Вволю поэксплуатировав вычислительные мощности ничего не подозревающих пользователей, неустановленные злоумышленники свернули лавочку в мае 2012-го. Именно тогда перестали функционировать командные центры. Профит заключался в накрутке трафика посещения сайтов (доход от рекламы) и манипуляциях с поисковой выдачей (сервис продвижения сайтов «запрещенными» методами BlackSeo). Вера пользователей Маков в свою «безопасную» платформу несколько пошатнулась, а Apple даже удалила установку Java по умолчанию из стандартной конфигурации установки системы.

 

Вторая эпидемия

Цель — Тибет

Весь 2012 год прошел под девизом «побольше маковских троянов в Тибете, хороших и разных». Речь идет об эпидемиях с политическим подтекстом, связанных с давней борьбой Тибета за независимость от Китая. Первой ласточкой было семейство Revir/Imuler по классификации F-Secure, двойное название которого объясняется так: Revir — это дроппер, а Imuler — бэкдор (Dr.Web его называет Muxler), устанавливаемый дроппером. Обнаруженный еще осенью 2011 года первый вариант Revir.A, скорее всего, был пробным шаром. Да и вообще, все его семейство модификаций как нельзя лучше подходит под определение lameware, методы он использовал донельзя примитивные. Однако, если рассматривать все через призму политической направленности, возникает впечатление, что создатели руководствовались принципом Оккама — не нужно ничего усложнять без надобности. В самом деле, зачем все эти новомодные эксплойты и куча кода, когда методы социальной инженерии и так прекрасно работают?

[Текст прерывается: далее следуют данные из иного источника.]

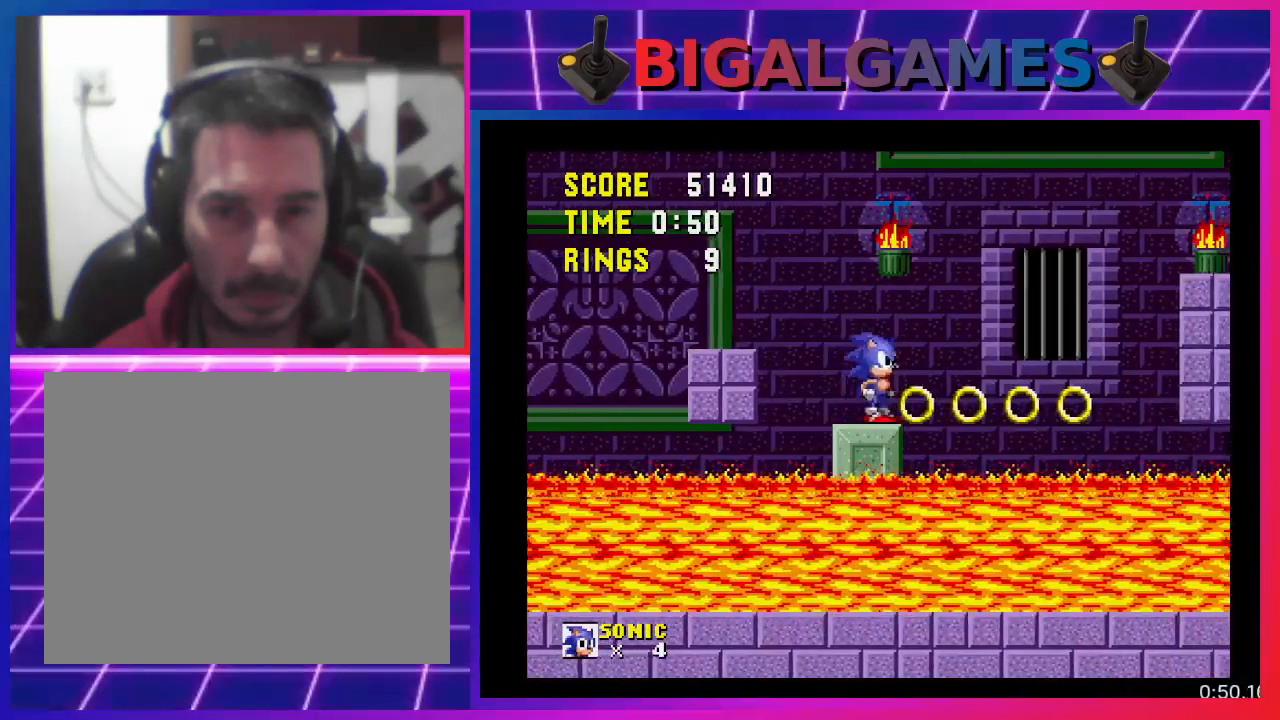
{"buttons": [], "events": []}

Но вернемся к нашему Revir.A — он представлял собой исполняемый файл, который маскировался под PDF. В диком виде образец так и не был найден, так что остается только догадываться, под каким соусом его подавали пользователю, есть мнение, что через целенаправленную рассылку конкретным лицам. Запущенный Revir.A извлекал из себя PDF-файл на китайском языке и демонстрировал его пользователю. Одновременно с удаленного сервера скачивалась и запускалась полезная нагрузка — Imuler.A.

В результате в каталоге /Users/{имя пользователя}/library/LaunchAgents оказывался основной модуль checkvir, создавалась ссылка на него в checkvir.plist, а в /Users/{имя пользователя}/library — файл .confback с адресами командных центров. Инструкции, получаемые с С&C, предусматривали выполнение следующих команд:

  • загрузить файл с удаленного сервера;
  • запустить файл на выполнение;
  • собрать и отправить системную информацию — внешний и внутренний айпишник, MAC-адрес, версию ядра ОС и имя юзера;
  • отправить интересующие файлы в архиве;
  • отправить скриншот экрана.

Вариация Revir.B, так же как и Revir.A, скрытно устанавливала Imuler.A, но маскировалась уже под JPG.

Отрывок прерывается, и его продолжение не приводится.